WORK TASK: Return each line from the items below that contains the word "Valitse", copying every such line in full.

RECORDED DATA:

____________________

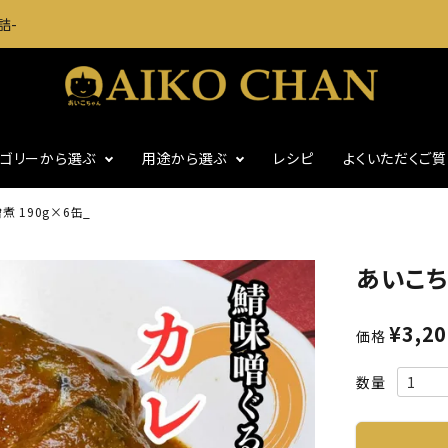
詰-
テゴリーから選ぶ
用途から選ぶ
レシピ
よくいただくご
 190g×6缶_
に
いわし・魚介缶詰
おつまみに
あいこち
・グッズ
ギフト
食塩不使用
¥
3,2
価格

____________________

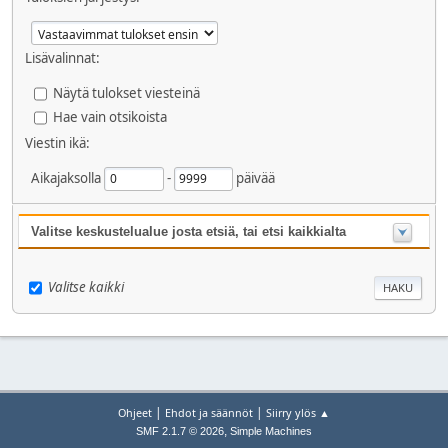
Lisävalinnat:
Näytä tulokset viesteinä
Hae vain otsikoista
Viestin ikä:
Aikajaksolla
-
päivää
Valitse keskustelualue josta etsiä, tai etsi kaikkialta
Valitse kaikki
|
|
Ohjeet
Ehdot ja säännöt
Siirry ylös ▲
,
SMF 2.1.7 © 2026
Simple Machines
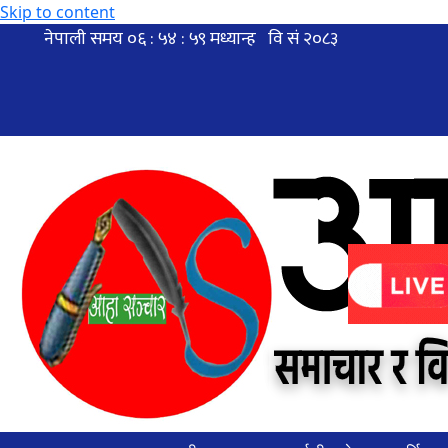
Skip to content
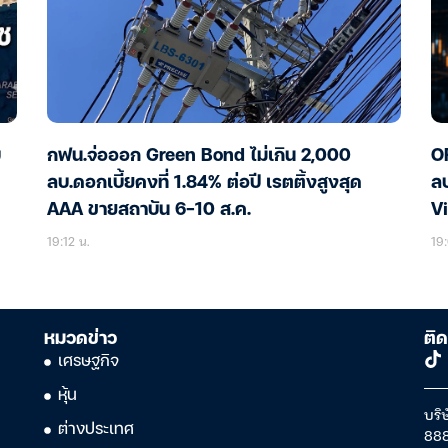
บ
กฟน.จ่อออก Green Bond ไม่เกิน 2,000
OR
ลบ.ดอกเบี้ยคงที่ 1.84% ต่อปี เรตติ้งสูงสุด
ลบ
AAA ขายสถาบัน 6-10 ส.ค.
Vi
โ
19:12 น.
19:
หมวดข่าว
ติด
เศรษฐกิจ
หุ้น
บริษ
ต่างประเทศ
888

____________________

OUTPUT FOR THIS TASK:
Valitse keskustelualue josta etsiä, tai etsi kaikkialta
Valitse kaikki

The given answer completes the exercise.